Sei stato il primo ad organizzare un convegno su Leopardi in Polonia. Esiste secondo te un aspetto particolare che caratterizza il recepimento di questo autore in Polonia?

A differenza di altri Paesi qui in Polonia Leopardi è poco conosciuto. Autore che tra l’altro in Italia, anche grazie ad un film di successo e una recente serie tv ha accresciuto la sua popolarità. Di Leopardi in Polonia ci sono alcuni importanti studi e traduzioni di Joanna Ugniewska, Jarek Mikolajewski e Stanisław Kasprzysiak grazie ai quali alcuni poeti polacchi, come Zagajewski, si sono interessati all’autore dell’Infinito, ma non c’era mai stata a livello universitario un’iniziativa di studi dedicata a Leopardi. Il convegno che ho faticosamente realizzato, grazie ad un generoso supporto dell’Istituto Italiano di Cultura di Varsavia, ha cercato di aprirsi ad un pubblico popolare con anche un panel di poeti e studiosi polacchi con traduzione simultanea. In sintesi possiamo dire che di Leopardi c’è una ricezione abbastanza confinata al mondo accademico, si sente il bisogno di una maggiore attività di ricerca e sicuramente di una maggiore diffusione delle opere di Leopardi, ad esempio la traduzione polacca delle “Operette morali” è fuori pubblicazione e la copia della Biblioteca Universitaria di Varsavia è consumata… Sono comunque contento della ricaduta del convegno di altre iniziative leopardiane che ho organizzato qui a Varsavia, come un recente incontro sull’edizione polacca dell’epistolario che ha perfino conquistato spazio sulle pagine della cultura del Corriere della Sera.

Hai insegnato a Padova prima di trasferirti in Polonia, hai trovato differenze nell’approccio con gli studenti polacchi?

- **VOCI ESTRATTE**

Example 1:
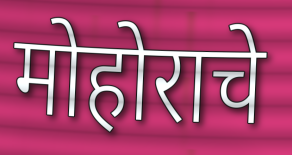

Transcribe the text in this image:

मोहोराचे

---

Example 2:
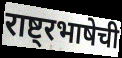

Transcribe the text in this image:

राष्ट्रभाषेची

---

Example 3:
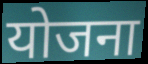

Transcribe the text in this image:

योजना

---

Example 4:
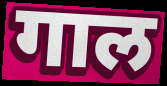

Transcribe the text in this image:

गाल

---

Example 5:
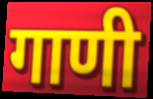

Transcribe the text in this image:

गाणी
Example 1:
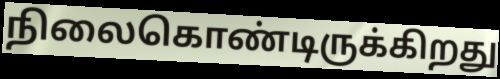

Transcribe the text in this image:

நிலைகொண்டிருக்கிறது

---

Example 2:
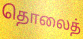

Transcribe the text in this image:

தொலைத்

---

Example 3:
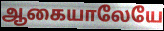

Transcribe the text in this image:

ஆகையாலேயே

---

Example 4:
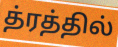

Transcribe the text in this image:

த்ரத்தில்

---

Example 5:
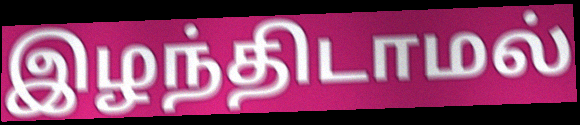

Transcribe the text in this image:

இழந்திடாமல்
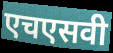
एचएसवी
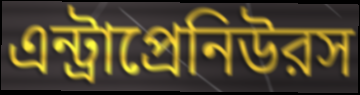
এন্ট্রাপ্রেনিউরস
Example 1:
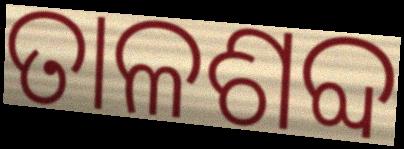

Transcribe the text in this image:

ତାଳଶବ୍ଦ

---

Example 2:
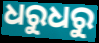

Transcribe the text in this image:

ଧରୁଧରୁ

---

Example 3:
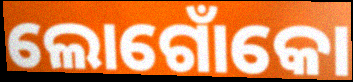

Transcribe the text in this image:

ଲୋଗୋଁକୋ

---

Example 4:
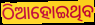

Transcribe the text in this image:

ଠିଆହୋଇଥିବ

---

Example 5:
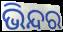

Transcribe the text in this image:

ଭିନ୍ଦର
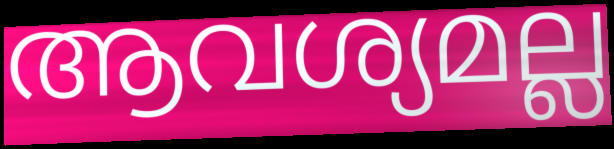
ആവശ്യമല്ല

* * *

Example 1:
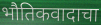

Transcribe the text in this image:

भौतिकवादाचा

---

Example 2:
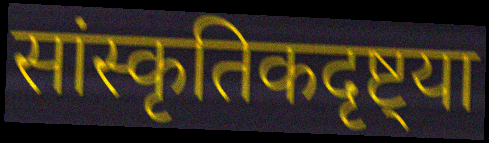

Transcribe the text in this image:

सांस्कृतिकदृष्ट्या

--

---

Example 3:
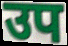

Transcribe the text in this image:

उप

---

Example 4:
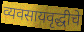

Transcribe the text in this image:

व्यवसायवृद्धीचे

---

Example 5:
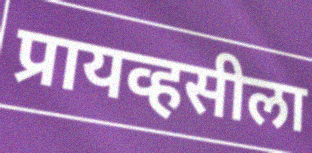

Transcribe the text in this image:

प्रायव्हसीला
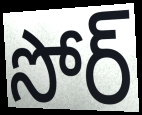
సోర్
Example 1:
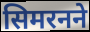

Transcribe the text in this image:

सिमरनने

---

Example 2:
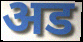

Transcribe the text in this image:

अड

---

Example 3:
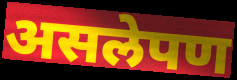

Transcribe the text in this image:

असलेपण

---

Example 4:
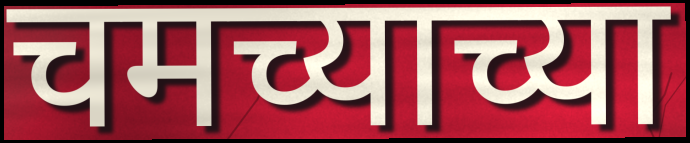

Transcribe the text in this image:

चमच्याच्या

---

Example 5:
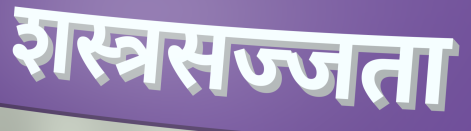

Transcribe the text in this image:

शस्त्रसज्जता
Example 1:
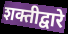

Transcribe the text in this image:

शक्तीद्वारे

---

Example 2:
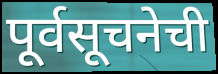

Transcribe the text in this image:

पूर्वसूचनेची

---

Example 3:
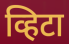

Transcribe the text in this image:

- **ELENCO DEGLI ESERCIZI**
**1.** Secondo il testo su Leopardi in Polonia, quale ente ha sostenuto con un generoso supporto la realizzazione del convegno?
**2.** Trascrivi senza modifiche il passo del testo su Leopardi in Polonia che comincia con "Sei stato il" e finisce con "autore in Polonia?".
**3.** Stabilisci se ciascuna affermazione concorda con il testo su Leopardi in Polonia, rispondendo sì o no e citando le parole decisive del testo: (a) in Polonia Leopardi è un autore molto conosciuto; (b) la traduzione polacca delle "Operette morali" è fuori pubblicazione; (c) al convegno ha partecipato un panel di poeti e studiosi polacchi con traduzione simultanea.

- **SOLUZIONI**
**1.** L'Istituto Italiano di Cultura di Varsavia.

**2.**
Sei stato il primo ad organizzare un convegno su Leopardi in Polonia. Esiste secondo te un aspetto particolare che caratterizza il recepimento di questo autore in Polonia?

**3.**
(a) No: «qui in Polonia Leopardi è poco conosciuto».
(b) Sì: «la traduzione polacca delle “Operette morali” è fuori pubblicazione».
(c) Sì: «un panel di poeti e studiosi polacchi con traduzione simultanea».